● **Source passage**:
· · · · · · ·

I do not need such crutches. Not me. I take these baking bumps on the chin. Because, as Rocky Balboa said, with his now over-used platitude, “it doesn’t matter how many times you get knocked down, it matters how often you get up.”
And, after all, these are the lessons we use to build experience. These are the trials we overcome to find greatness. And these are the fires that forge steel-like resolve.
Also, my son turned the oven near off halfway, which obviously screwed the whole thing up. Totes wasn’t my fault.
This is Twice-Baked Banana Bread.
Ingredients
3 one-week-old bananas (they need to be on the other side of ripe)
200g brown sugar (I used demerara sugar instead because I ran out of brown and I was hoping it would come out like cookies. But this definitely didn’t ruin the bake, even though I didn’t change anything else in the recipe to compensate)
150g butter (make sure it’s soft so it mixes properly. I used butter straight from the fridge and ended up with lumps that wouldn’t mix in. But this didn’t ruin the bake either, even though the butter melted into weird fat pockets)

· · · · · · ·

● **Dataset extract**:
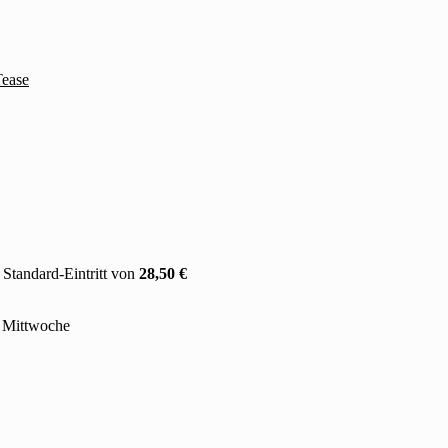
Tease
Standard-Eintritt von
28,50 €
n Mittwoche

· · · · · · ·

● **Prompt A**:
Retype the banana bread passage from "Also, my son" to "weird fat pockets)".
● **Prompt B**:
Continue the banana bread text from the point where it stops.

● **Exercise response A**:
Also, my son turned the oven near off halfway, which obviously screwed the whole thing up. Totes wasn’t my fault.
This is Twice-Baked Banana Bread.
Ingredients
3 one-week-old bananas (they need to be on the other side of ripe)
200g brown sugar (I used demerara sugar instead because I ran out of brown and I was hoping it would come out like cookies. But this definitely didn’t ruin the bake, even though I didn’t change anything else in the recipe to compensate)
150g butter (make sure it’s soft so it mixes properly. I used butter straight from the fridge and ended up with lumps that wouldn’t mix in. But this didn’t ruin the bake either, even though the butter melted into weird fat pockets)

● **Exercise response B**:
2 eggs (in the spirit of the rest of the ingredients, I looked for duck eggs but couldn’t find any)
240g cake flour (I used Snowflake. Too fresh to flop my ass)
2 tsp baking powder (baking powder is awfully unexciting)
1⁄4 tsp sea salt
Method
Preheat the oven to 180°C.
Mix the bananas three until smooth with a mixer.
Add the sugar (200g), butter (150g), and eggs (2).
Mix the flour, salt and baking powder in a separate bowl.
Slowly add the flour stuff to the banana stuff with the mixer on low.
Grease a bread tin. For God’s sake, grease a freaking tin. I didn’t, but it definitely didn’t ruin the bake.
Bake it for 55 minutes. Get someone to turn the oven down to 50° at an indiscernible point. Take it out. It should be severely underdone.
Put it back into the oven for another 15 minutes.
Realise the oven is cold about 14 minutes in— my glasses didn’t mist up when I opened the oven— then turn the temperature back to 180°. Wait about 10 minutes, when the oven has just reached temperature again, and remove the tin.
Throw the whole thing away and get a different, decent recipe.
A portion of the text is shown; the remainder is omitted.